Darren stopped moving and stood still, about three feet away.

Gary inched backwards towards the closed door. He glanced down behind him, as if looking for the door handle.

As he moved his hand holding the knife down and backwards, away from Amanda’s neck, in order to open the door, Amanda abruptly sat down onto the floor, slipping out of Gary’s grasp.

As Gary bent down to grab her again, Darren leapt at him.

‘I told you to leave my girl alone,’ he shouted as he aimed a punch at Gary’s jaw.

But even as the blow landed, Gary’s right arm was already swinging round in an arc, and he stabbed Darren in the upper left abdomen, angling the knife up under his ribcage.

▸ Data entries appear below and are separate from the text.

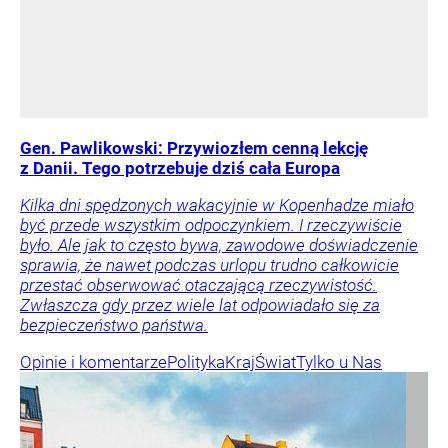
Gen. Pawlikowski: Przywiozłem cenną lekcję
z Danii. Tego potrzebuje dziś cała Europa
Kilka dni spędzonych wakacyjnie w Kopenhadze miało
być przede wszystkim odpoczynkiem. I rzeczywiście
było. Ale jak to często bywa, zawodowe doświadczenie
sprawia, że nawet podczas urlopu trudno całkowicie
przestać obserwować otaczającą rzeczywistość.
Zwłaszcza gdy przez wiele lat odpowiadało się za
bezpieczeństwo państwa.
Opinie i komentarze
Polityka
Kraj
Świat
Tylko u Nas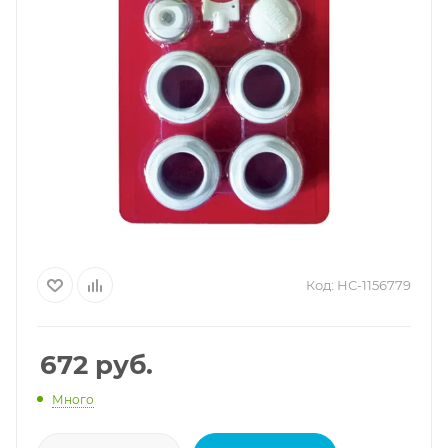
Код:
НС-1156779
672
руб.
Много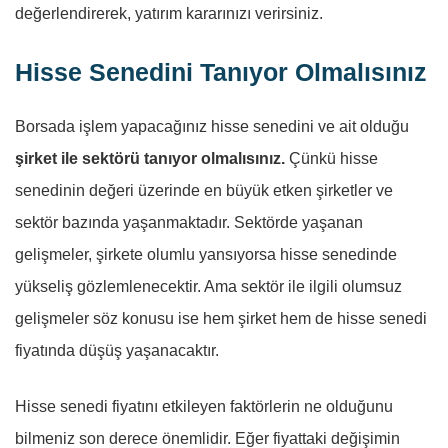
değerlendirerek, yatırım kararınızı verirsiniz.
Hisse Senedini Tanıyor Olmalısınız
Borsada işlem yapacağınız hisse senedini ve ait olduğu
şirket ile sektörü tanıyor olmalısınız.
Çünkü hisse
senedinin değeri üzerinde en büyük etken şirketler ve
sektör bazında yaşanmaktadır. Sektörde yaşanan
gelişmeler, şirkete olumlu yansıyorsa hisse senedinde
yükseliş gözlemlenecektir. Ama sektör ile ilgili olumsuz
gelişmeler söz konusu ise hem şirket hem de hisse senedi
fiyatında düşüş yaşanacaktır.
Hisse senedi fiyatını etkileyen faktörlerin ne olduğunu
bilmeniz son derece önemlidir. Eğer fiyattaki değişimin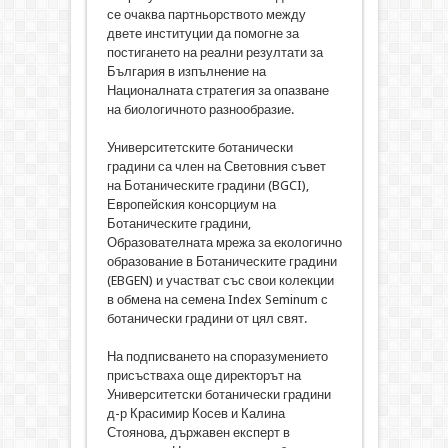
се очаква партньорството между
двете институции да помогне за
постигането на реални резултати за
България в изпълнение на
Националната стратегия за опазване
на биологичното разнообразие.
Университетските ботанически
градини са член на Световния съвет
на Ботаническите градини (BGCI),
Европейския консорциум на
Ботаническите градини,
Образователната мрежа за екологично
образование в Ботаническите градини
(EBGEN) и участват със свои колекции
в обмена на семена Index Seminum с
ботанически градини от цял свят.
На подписването на споразумението
присъстваха още директорът на
Университетски ботанически градини
д-р Красимир Косев и Калина
Стоянова, държавен експерт в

The whole thing had seemed to occur almost in slow motion, but there was nothing slow about the way blood started pouring out of the wound in Darren’s body.

Within seconds, the front of his white T-shirt was saturated bright red, and a steady stream was already cascading from it, down onto the wooden sitting-room floor.

Amanda screamed.

For a couple of seconds, Gary seemed transfixed by what he had done, staring down at the ever-increasing pool of scarlet liquid on the floor, but then he turned and ran, first out into the hall, then on out through the front door, leaving it wide open.

I rushed forward to where Darren had now sunk to his knees, with Amanda supporting him.